Religious Turks like to dismiss Ataturk because of his drinking habit. They get a strange pleasure out of claiming that he was a drunkard who governed the country from his dinner table where raki consumption was at a high. They also get secretly happy that even though they cannot go back and change Ataturk's deeds that make him a hero in this lifetime, they know for sure that the sinfulness of his drinking (and whatnot) will not allow him into heaven, where they surely are more than welcome (insallah).
Any judgement made on Ataturk and what happened in his time pitifully lacks basic consideration for circumstances.

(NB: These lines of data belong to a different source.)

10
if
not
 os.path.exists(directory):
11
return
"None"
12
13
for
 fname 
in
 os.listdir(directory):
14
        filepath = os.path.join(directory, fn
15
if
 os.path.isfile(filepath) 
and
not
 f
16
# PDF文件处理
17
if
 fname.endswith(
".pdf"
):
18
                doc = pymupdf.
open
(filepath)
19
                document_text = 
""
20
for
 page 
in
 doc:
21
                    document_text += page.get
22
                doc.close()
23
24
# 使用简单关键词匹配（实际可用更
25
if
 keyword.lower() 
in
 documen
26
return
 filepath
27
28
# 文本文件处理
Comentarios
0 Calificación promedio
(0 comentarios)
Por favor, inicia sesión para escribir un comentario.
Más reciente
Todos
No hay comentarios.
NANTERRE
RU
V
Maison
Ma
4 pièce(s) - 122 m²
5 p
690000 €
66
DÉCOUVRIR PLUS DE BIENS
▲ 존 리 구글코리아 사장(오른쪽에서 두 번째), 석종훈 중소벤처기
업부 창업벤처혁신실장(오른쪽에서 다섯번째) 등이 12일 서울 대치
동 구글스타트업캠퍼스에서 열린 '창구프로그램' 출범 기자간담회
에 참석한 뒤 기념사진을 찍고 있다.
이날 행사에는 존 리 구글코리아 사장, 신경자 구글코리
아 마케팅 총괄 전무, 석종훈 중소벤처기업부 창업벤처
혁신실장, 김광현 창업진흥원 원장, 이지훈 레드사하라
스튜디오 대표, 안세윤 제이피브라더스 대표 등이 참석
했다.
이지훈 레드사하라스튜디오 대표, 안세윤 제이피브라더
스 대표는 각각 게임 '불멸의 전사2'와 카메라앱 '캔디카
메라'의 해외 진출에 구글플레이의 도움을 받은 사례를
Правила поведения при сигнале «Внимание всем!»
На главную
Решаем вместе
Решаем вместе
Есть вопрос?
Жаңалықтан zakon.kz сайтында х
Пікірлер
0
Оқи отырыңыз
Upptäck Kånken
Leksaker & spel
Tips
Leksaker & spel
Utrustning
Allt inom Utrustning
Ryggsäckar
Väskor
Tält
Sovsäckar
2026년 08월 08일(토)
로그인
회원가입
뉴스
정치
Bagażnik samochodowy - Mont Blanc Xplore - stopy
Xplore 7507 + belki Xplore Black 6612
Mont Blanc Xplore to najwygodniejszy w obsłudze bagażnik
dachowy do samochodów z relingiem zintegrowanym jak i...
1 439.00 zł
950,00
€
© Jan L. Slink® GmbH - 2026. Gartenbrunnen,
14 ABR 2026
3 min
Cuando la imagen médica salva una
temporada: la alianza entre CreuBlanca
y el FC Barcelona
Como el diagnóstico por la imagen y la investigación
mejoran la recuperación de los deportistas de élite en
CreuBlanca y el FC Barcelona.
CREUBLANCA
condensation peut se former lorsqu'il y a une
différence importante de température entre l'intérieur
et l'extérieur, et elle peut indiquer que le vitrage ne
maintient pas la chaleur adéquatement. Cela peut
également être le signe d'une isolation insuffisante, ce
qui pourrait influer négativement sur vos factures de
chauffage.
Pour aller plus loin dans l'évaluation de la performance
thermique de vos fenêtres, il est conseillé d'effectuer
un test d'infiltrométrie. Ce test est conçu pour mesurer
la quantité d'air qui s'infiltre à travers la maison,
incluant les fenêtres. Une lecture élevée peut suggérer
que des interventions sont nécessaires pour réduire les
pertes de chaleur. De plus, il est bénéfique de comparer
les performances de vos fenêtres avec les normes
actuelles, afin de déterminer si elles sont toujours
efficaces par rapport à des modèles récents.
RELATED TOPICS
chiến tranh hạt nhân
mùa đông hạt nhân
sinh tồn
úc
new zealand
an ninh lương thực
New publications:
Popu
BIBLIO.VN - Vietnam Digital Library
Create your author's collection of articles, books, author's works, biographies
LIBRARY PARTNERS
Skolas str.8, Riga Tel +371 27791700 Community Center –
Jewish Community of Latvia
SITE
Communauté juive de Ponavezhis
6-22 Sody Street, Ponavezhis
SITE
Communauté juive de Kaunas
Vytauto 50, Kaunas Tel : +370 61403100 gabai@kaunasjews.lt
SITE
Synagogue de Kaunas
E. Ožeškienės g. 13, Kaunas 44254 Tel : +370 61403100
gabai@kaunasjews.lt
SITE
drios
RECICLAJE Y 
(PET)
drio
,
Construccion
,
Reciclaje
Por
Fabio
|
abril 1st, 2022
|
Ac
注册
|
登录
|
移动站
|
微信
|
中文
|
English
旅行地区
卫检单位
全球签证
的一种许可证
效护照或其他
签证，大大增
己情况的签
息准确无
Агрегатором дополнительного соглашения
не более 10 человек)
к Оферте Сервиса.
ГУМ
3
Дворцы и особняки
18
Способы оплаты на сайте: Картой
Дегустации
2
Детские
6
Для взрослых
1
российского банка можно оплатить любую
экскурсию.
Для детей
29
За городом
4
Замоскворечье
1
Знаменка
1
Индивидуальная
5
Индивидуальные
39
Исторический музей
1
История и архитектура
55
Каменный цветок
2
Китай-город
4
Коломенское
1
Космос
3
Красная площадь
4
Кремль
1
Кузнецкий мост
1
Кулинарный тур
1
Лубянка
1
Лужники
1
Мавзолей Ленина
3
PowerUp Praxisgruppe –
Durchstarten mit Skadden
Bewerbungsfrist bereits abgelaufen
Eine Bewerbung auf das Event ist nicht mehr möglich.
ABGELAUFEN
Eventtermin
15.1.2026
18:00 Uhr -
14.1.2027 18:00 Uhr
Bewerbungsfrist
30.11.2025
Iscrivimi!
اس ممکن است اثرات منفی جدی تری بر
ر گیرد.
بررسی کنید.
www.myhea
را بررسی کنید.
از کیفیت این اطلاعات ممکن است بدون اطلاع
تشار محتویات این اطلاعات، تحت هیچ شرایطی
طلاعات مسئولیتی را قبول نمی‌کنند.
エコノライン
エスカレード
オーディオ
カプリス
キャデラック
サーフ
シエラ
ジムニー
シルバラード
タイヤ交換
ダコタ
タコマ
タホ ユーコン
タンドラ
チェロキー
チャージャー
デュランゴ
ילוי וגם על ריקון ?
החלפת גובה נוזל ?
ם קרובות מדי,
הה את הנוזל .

These people apparently know firsthand how hard war probably is, how piercing it must be to set out to kill people like you while you witness your fellow countrymen get killed all around you, how deep those injuries must go when you had to remain all nationalistic and heroic in the face of death but feared for your life like a little child. And apart from the sentiments of a plain soldier, how it must feel to have set out to fight for your nation's independence and had thousands of men and women enlist to fight by your side, sometimes on your behalf while you develop war strategies and keep your comrades', everyone's faith alive in this war for sovereignty. A sovereignty that had been neglected by Ottomans for centuries of mindless palace-building.
I'm wondering if Religious Turks Who Judge Ataturk had lived and fought in those times, how they would react to the circumstances, the pressure, how they would cope. I'm also wondering what kind of a life Ataturk would choose if he were to live in our time, where he would be relatively immune to chaos and challenge, compared to his lifetime.
In other words, you can't and shouldn't judge an act displayed in the kind of circumstances you haven't even come close to experiencing. It's just not fair.